• Document segment:
━━━━━━

Ages 4-8 – Picture books
What’s Happening to Grandpa? Maria Shriver …Kate loves her Grandpa’s stories but when he begins repeating them and forgets Kate’s name, she knows something is wrong. As a way to cope, she creates a special photo album of their times together.
Forget Me Not, Nancy Van Laan …When Julia’s Grandmother begins to forget things and even get lost in her own neighborhood, the whole family knows something is wrong. Eventually they need to move Grandmother out of her home, a place filled with memories, into a place where she’ll be safer.
Ages 9-13 – Middle-grade novels
What Flowers Remember, Shannon Wiersbitzky …In the small town of Tucker’s Ferry, West Virginia, Delia and Old Red Clancy are friends and business partners. When he is diagnosed with Alzheimer’s, Delia takes it upon herself to save as many of his memories as she can, and she convinces the whole town to help.
The Graduation of Jake Moon, Barbara Park …Jake Moon and his grandfather, Skelly, are close. Until Skelly is diagnosed with Alzheimer’s. Now the roles are switched. It’s as if Skelly is the kid and Jake is the adult. Much of Skelly’s care falls to Jake, which doesn’t leave much time for being a kid.
Ages 12-18 – Young Adult novels
Curveball, Jordan Sonnenblick …Peter Friedman used to be a star baseball pitcher. In the year following an elbow injury, his grandfather is diagnosed with Alzheimer’s. The only bright spot is his new girlfriend and his grandfather’s photography equipment.
Pop, Gordon Korman …Marcus strikes up a friendship with Charlie Popovich, a former pro football player. As the two become closer, Marcus learns that Charlie has early onset Alzheimer’s as a result of head injuries suffered during his career.
Tending Roses, Lisa Wingate …Kate Bowman and her family travel to Missouri with the intent of moving Kate’s increasingly frail and forgetful grandmother to a nursing home. Struggling to find her way, Kate finds her grandmother’s journal and is forced to reexamine her own priorities in life.
Blue Hydrangeas, an Alzheimer’s Love Story, Marianne Sciucco …Jack and Sara own a New England bed and breakfast. When Sara is stricken with Alzheimer’s, everyone suggests a care facility. Unable to bear the thought of life without her, Jack makes an impossible promise. They will stay together no matter what the disease brings.

━━━━━━

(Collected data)
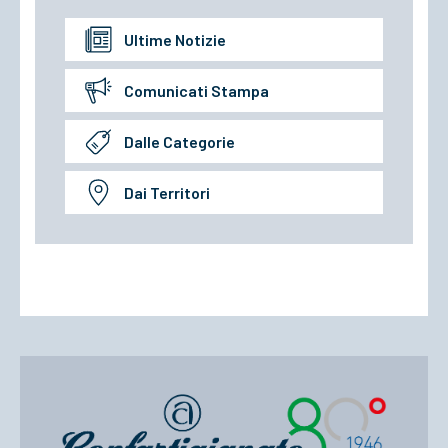
Ultime Notizie
Comunicati Stampa
Dalle Categorie
Dai Territori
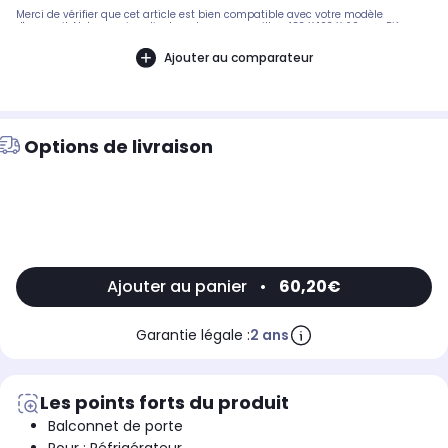
Merci de vérifier que cet article est bien compatible avec votre modèle
d'appareil. Notre service client peut vous conseiller. 483 X 103 X 60 mm.Pièce
compatible avec les marques : CANDY.Compatible avec les modèles suivants :
CANDY: CCDS6172FWH - 34002116, CCBS6182W - 34001930, CCDS6172X -
Ajouter au comparateur
34001902, CCOLS6172WH - 34001939, CKDS6172X - 34001886, CCDS6172FXH -
34002117, CCDS6172W - 34001880, CKDS6172W - 34001885GORENJE: HZS3167 -
34004601
Options de livraison
Ajouter au panier
•
60,20€
Garantie légale :
2 ans
Les points forts du produit
Balconnet de porte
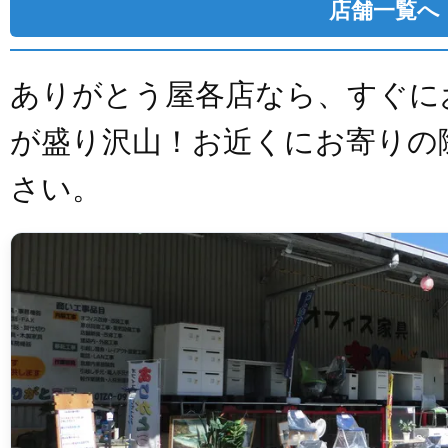
店舗一覧へ
ありがとう屋各店なら、すぐに
が盛り沢山！お近くにお寄りの
さい。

━━━━━━

• What you need to do:
1: Answer these from the book list on Alzheimer's:
(a) In Forget Me Not, what is the name of the girl whose grandmother starts forgetting things?
(b) In What Flowers Remember, in which town and state do Delia and Old Red Clancy live?
(c) In Curveball, what position did Peter Friedman play in baseball?
2: Continue the list of books about Alzheimer's past its final entry.
These records come from a different source than the book list.

• Answers to the exercises:
1:
(a) Julia
(b) Tucker's Ferry, West Virginia
(c) Pitcher

2:
An Absent Mind, Eric Rill …Saul is a man used to being in control. Then he is diagnosed with Alzheimer’s. Saul and his family know how it has to end, because no one has ever outsmarted Alzheimer’s. But as they journey the unfamiliar path of the disease, they leave behind their once disconnected lives and come together to weather their difficult journey.
On Pluto: Inside the Mind of Alzheimer’s, Greg O’Brien …OnPluto is a book about living with Alzheimer’s, not dying with it. Acting on long-term memory and skill coupled with well-developed journalistic grit, O’Brien decided to tackle the disease and his imminent decline by writing frankly about the journey.
Alzheimer’s Daughter, Jean Lee …With wincing honesty, Jean Lee chronicles the journey of understanding and accepting the memory loss of her parents, both of whom were diagnosed with Alzheimer’s on the same day. The story spans nearly a decade of caregiving, documenting frustration, sorrow, love, and ultimately acceptance.
Somebody Stole My Iron: A Family Memoir of Dementia, Vicki Tapia …Vicki’s mother was diagnosed with Alzheimer’s, followed shortly by a diagnosis of Parkinson’s related dementia for her father. Detailing the daily challenges, turbulent emotions, and painful decisions in caring for her parents, Tapia provides lessons learned for anyone facing Alzheimer’s with their own loved ones.